Wyrm: Chipping away at ELF

Since Wyrm is utilizing a bootstrapped Scheme variant, building data structures and writing files is surprisingly difficult. Scheme provides the ability to express almost any construct, but without standard libraries every tiny detail most be determined.

The “actual” Wyrm system will eventually provide low level data structures and type support. Any construct utilized by “Mini Scheme” will require duplication between both the Wyrm Scheme implementation, and the “generic” Scheme based system. Writing the ELF decoder, the first obvious challenge to address is some form of structured data support. Normal scheme applications might use a SRFI-1 based “associative list”. Ideally, Wyrm will implement an associative container with “better performance”, but for now, utilizing a wrapped associative list works well. Given the newly defined “dictionary” type, the next hurdle is implementing basic support for serializing structures. For this, a new ‘encoding’ structure is created. With a defined dictionary type and serialization structure, implementing basic support for the primary ELF file header is simple.

So far, basic Test Driven Development (“TDD”) practice has allowed development of substantial infrastructure without gnarly scaffolding. The current ‘Wyrm’ program remains a simple “Hello World” display, but substantial support for ELF and “Wyrm” common scheme library support is present.

The huge challenge remains focus. Even basic decisions get easily bogged down if considering all the possible angles of a full toolchain ecosystem. Worse, there’s nearly infinite complexity possible if attempting to expand to a more modern feature set. But, without the massive set of refactoring and “intelligent” coding tools, any added functionality becomes massively distracting. A worthwhile detour might include integrating Visual Studio Code for improving quick reference documentation.

Wyrm: Baby Steps for ELF

With the July 4th Holiday, I enjoyed a 3-day weekend but intentionally limited the time I spent hacking on Wyrm.

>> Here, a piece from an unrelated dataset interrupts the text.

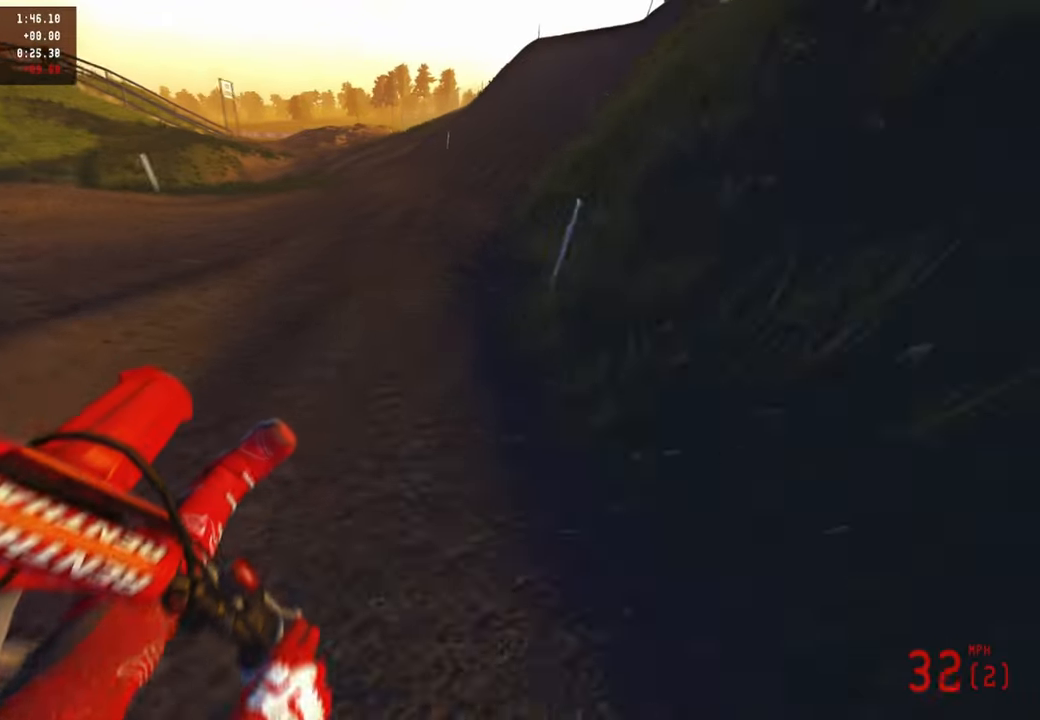
{"buttons": ["R2"], "left_stick": "up", "right_stick": "left", "events": [[417, "right_stick", "left"], [434, "left_stick", "up"]]}
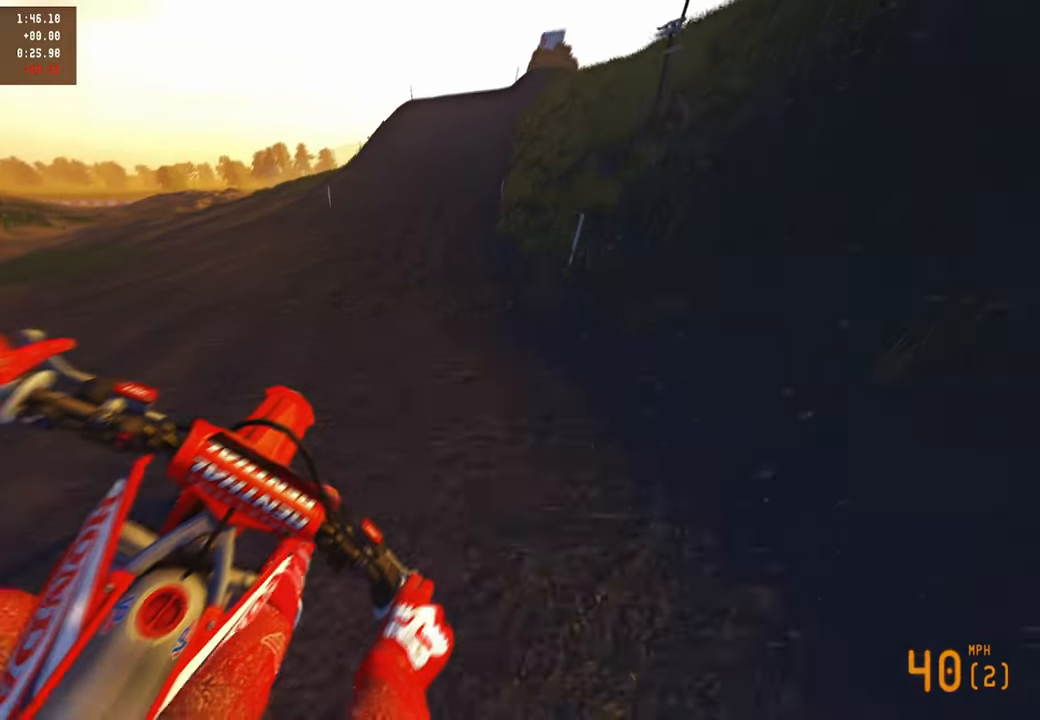
{"buttons": ["R2", "R3"], "left_stick": "up-right", "right_stick": "down-left", "events": [[50, "right_stick", "down"], [84, "R1", "down"], [184, "R1", "up"], [217, "right_stick", "down-left"], [384, "left_stick", "up-right"], [417, "R3", "down"]]}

There’s a lot to unpack in creating a full operating system and toolchain (even with a limited scope). Instead of jumping into full fledged implementation, I took the opportunity to brainstorm and structure the project.

Given we’ve got a hugeeeee amount of work ahead in bootstrapping a kernel and toolchain, the big question becomes “where to start”. For this project, I’ll be trying to maintain a “Test Driven Development” practice. A unit test framework also creates a simplified environment for early development.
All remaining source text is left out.